The Arizona Republic

Why our lawsuit for school-repair money presses on

- Your Turn Mary O’Grady and Josh Bendor Guest columnists Mary O’Grady and Josh Bendor are co-counsel for the plaintiffs in the capital funding lawsuit, Glendale Elementary School District v. State of Arizona.

A recent column by Bob Robb suggested that the state is close to solving the capital funding crisis plaguing our public schools. In fact, the lack of adequate funding for school buildings remains a major problem for our schools and a violation of our Constituti­on.

We’ve faced this problem before. In the 1990s, a school district’s ability to have decent buildings, textbooks, and computers depended almost entirely on the ability of the district to pass bonds and overrides. Kids in districts with little property wealth or with voters who wouldn’t pass bonds were left behind.

After years of litigation, the Arizona Supreme Court held that this system violated the Arizona Constituti­on, which requires the State to maintain a “general and uniform” system of public schools.

The Legislatur­e eventually enacted legislatio­n called Students FIRST to fix this problem. Students FIRST provided money to fix the disrepair that had built up over the years, take care of buildings going forward, build new schools in growing districts, and buy “soft capital” items like textbooks, computers and buses.

Unfortunat­ely, the state broke the promise of Students FIRST. It eliminated the Building Renewal program that was designed to give schools a source of funds to take care of their buildings, and replaced it with a bureaucrat­ic grant program with paltry funding that is only available after a building system (like a roof or air conditioni­ng unit) has failed.

The state also ignored its statutory duty to inspect schools; slashed funding for textbooks, computers and buses; stopped updating its facilities, security and technology standards (which determine funding); and made the then-new school constructi­on program a shadow of its former self, providing too little funding and delaying the funding until after districts were already overcapaci­ty for years.

By 2017, schools had been devastated by years of neglect.

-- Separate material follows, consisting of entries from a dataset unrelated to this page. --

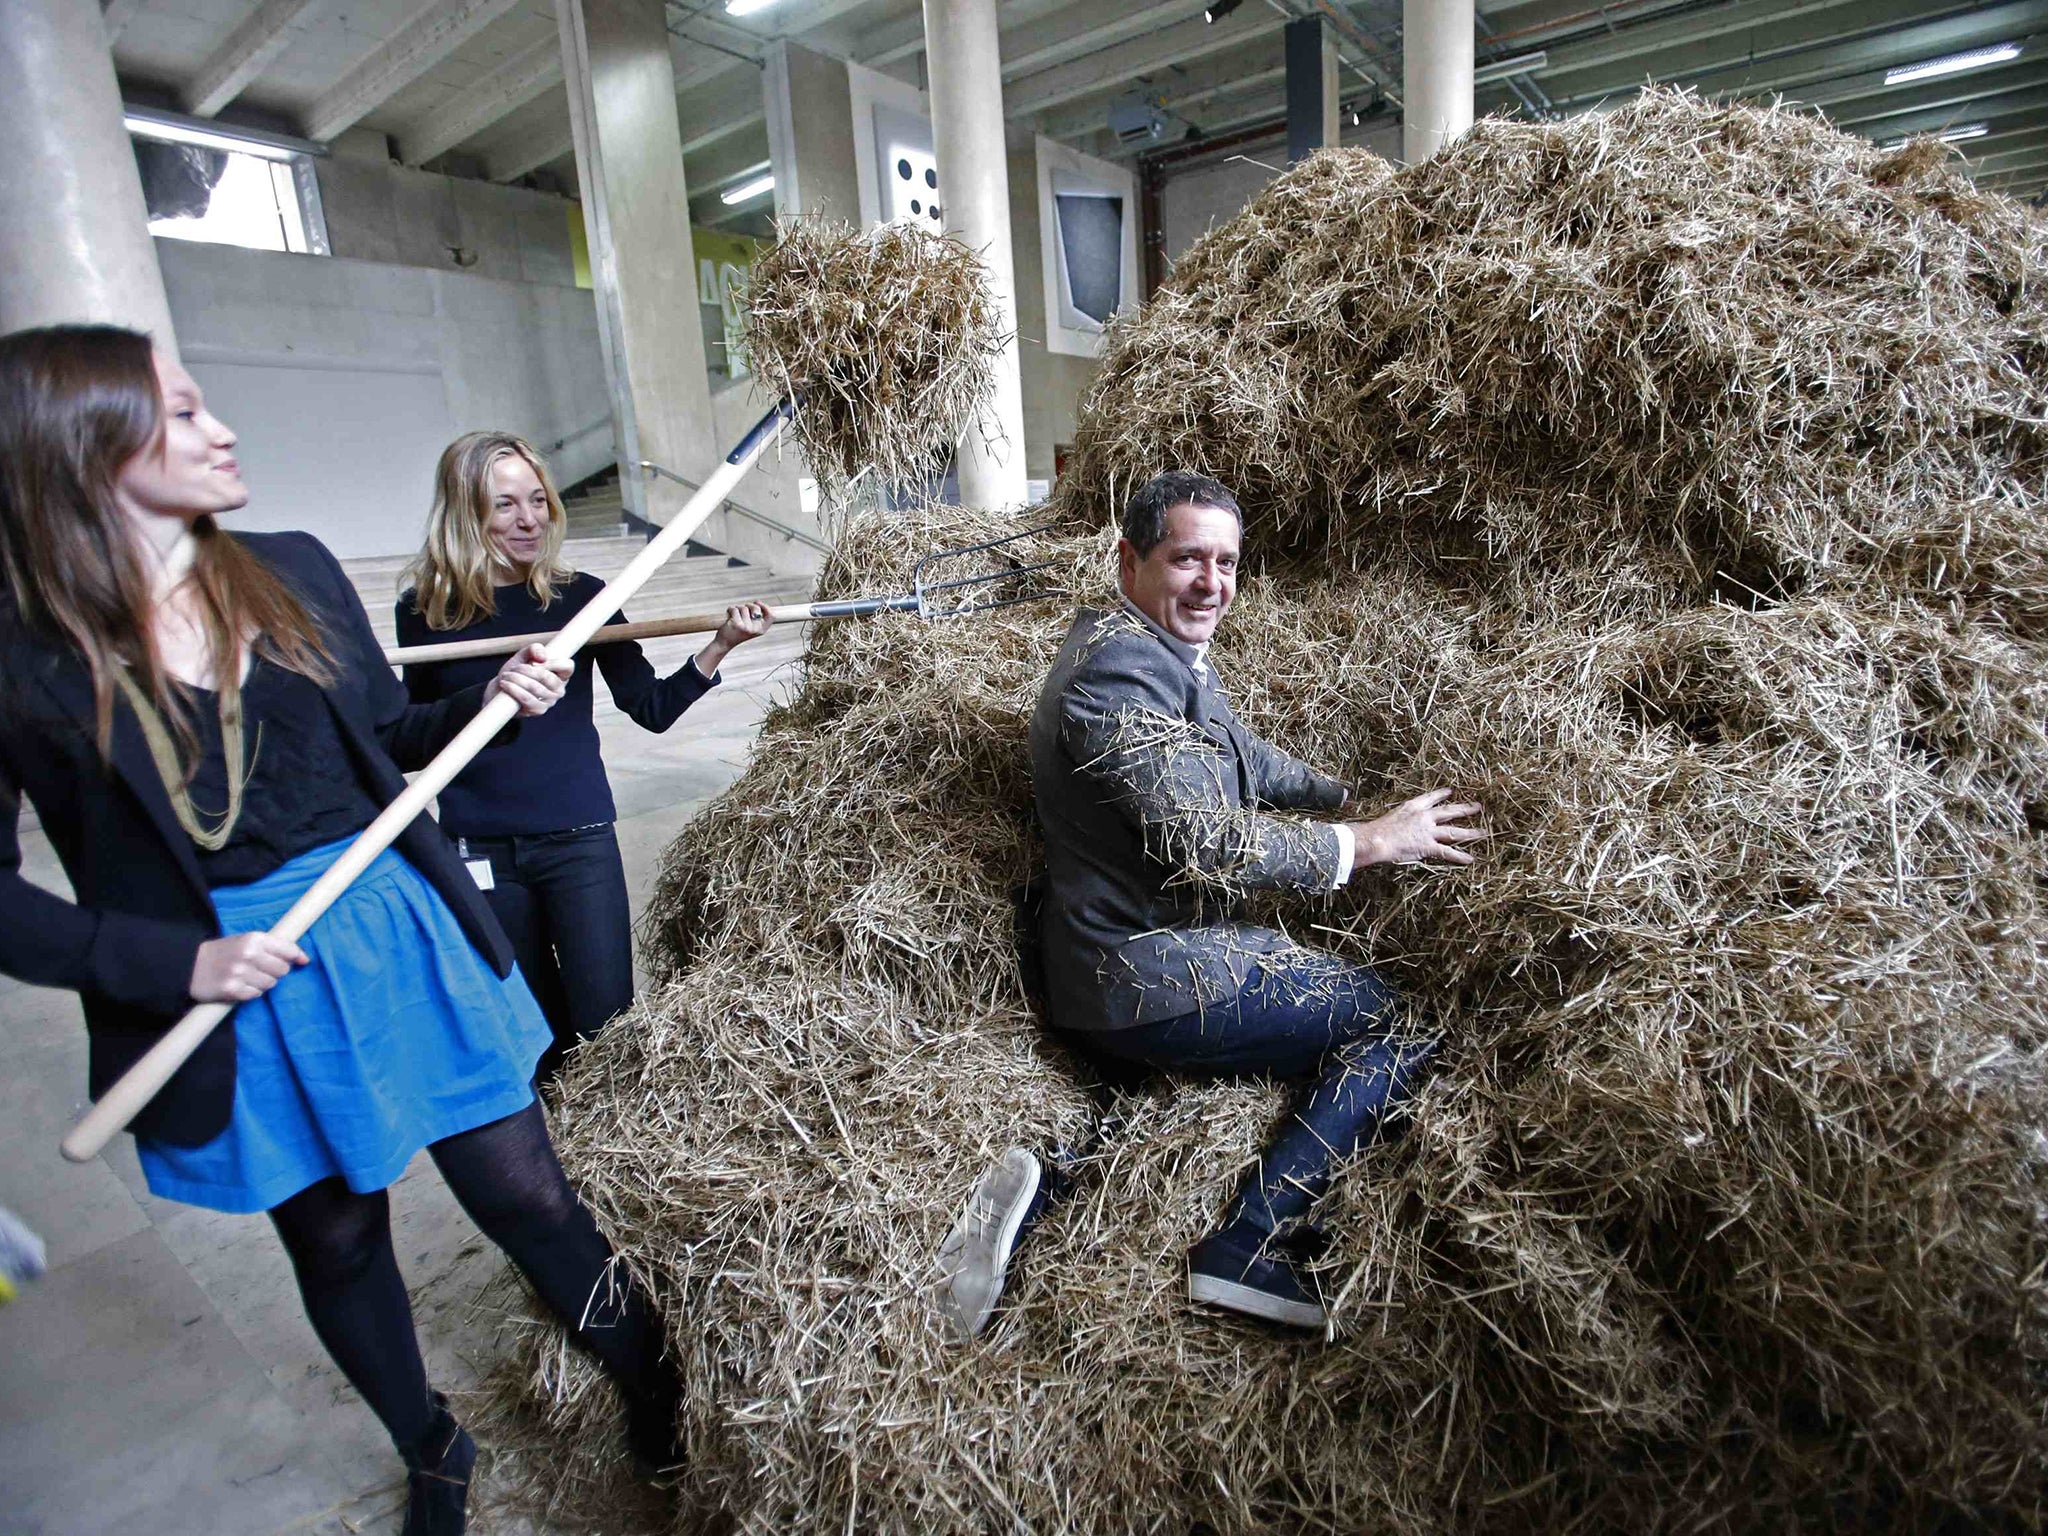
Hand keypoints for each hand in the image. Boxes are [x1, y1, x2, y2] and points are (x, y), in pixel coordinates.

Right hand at [190, 932, 308, 1002]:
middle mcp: (249, 955)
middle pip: (282, 970)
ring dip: (263, 983)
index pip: (289, 950)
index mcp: (254, 938)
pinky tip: (240, 985)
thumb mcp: (247, 940)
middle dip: (275, 971)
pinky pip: (255, 995)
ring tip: (247, 977)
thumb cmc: (223, 952)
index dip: (296, 957)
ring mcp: (240, 973)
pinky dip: (251, 992)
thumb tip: (305, 959)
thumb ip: (274, 947)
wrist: (189, 964)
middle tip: (260, 969)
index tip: (301, 962)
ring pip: (271, 984)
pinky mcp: (232, 990)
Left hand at [487, 642, 571, 716]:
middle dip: (526, 670)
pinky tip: (505, 684)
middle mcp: (559, 690)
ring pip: (535, 687)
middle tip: (514, 668)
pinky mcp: (537, 710)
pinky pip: (527, 699)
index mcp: (561, 675)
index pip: (567, 666)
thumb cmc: (517, 672)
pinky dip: (514, 689)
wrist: (502, 689)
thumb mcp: (524, 656)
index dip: (551, 662)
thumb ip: (534, 649)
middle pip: (547, 677)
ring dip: (517, 679)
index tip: (533, 662)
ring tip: (506, 675)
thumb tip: (542, 657)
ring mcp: (550, 702)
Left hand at [696, 601, 772, 676]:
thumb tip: (758, 604)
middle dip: (748, 605)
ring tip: (734, 615)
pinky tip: (729, 614)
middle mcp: (755, 629)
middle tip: (742, 608)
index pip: (771, 616)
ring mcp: (746, 627)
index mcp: (761, 630)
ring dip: (737, 608)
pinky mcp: (736, 624)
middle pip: (756, 608)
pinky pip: (735, 609)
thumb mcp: (751, 628)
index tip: (757, 603)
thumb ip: (756, 618)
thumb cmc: (738, 633)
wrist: (725, 643)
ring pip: (744, 608)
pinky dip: (730, 609)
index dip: (765, 607)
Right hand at [1352, 788, 1485, 866]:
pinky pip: (1447, 852)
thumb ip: (1400, 819)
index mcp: (1413, 806)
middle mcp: (1424, 816)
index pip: (1431, 797)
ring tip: (1482, 832)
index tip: (1450, 791)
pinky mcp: (1428, 846)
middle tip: (1477, 806)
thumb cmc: (1377, 830)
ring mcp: (1428, 831)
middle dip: (1464, 809)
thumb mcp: (1390, 817)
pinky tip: (1470, 859)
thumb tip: (1402, 825)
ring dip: (1469, 832)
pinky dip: (1459, 856)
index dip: (1441, 794)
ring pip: (1454, 832)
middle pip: (1449, 811)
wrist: (1377, 839)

Districts had to ask their voters to approve bonds so they could do basic things like replace aging air conditione­rs and buses, fix faulty roofs and make schools safe for our children and their teachers.

In districts that could not pass bonds, kids rode aging buses to schools with dilapidate­d classrooms, outdated textbooks and technology with no ability to adopt even basic security features.

That was why, in 2017, our clients – four school districts, three education organizati­ons, and a taxpayer – sued the state.

Over the last two years, we’ve taken almost 50 deposition­s and collected a mountain of evidence. The picture has been remarkably consistent. Even many of the state’s witnesses admit that Arizona provides inadequate funding to keep school facilities from falling below basic standards.

The state has responded by addressing a few of the problems. The massive cuts to the funding source for textbooks, computers and buses (so-called “District Additional Assistance”) are finally being restored. That is progress.

However, it does not make up for the huge cumulative impact of the previous cuts or the fact that District Additional Assistance has not been adjusted for inflation in over 20 years.

Nor does it make up for the fact that that the new school constructi­on program provides only half of what it costs to build a new school; the state’s facilities, security and technology standards haven’t been meaningful­ly updated since 1998; and funding to repair facilities is inadequate and unavailabl­e until after a responsibl­e district would have already fixed the problem.

Until the governor and the Legislatur­e solve these problems, local taxpayers will be stuck footing the bill for basic needs, kids in districts without bonds will be left behind, and the state will continue to violate its constituti­onal responsibi­lity to provide a general and uniform system of public education.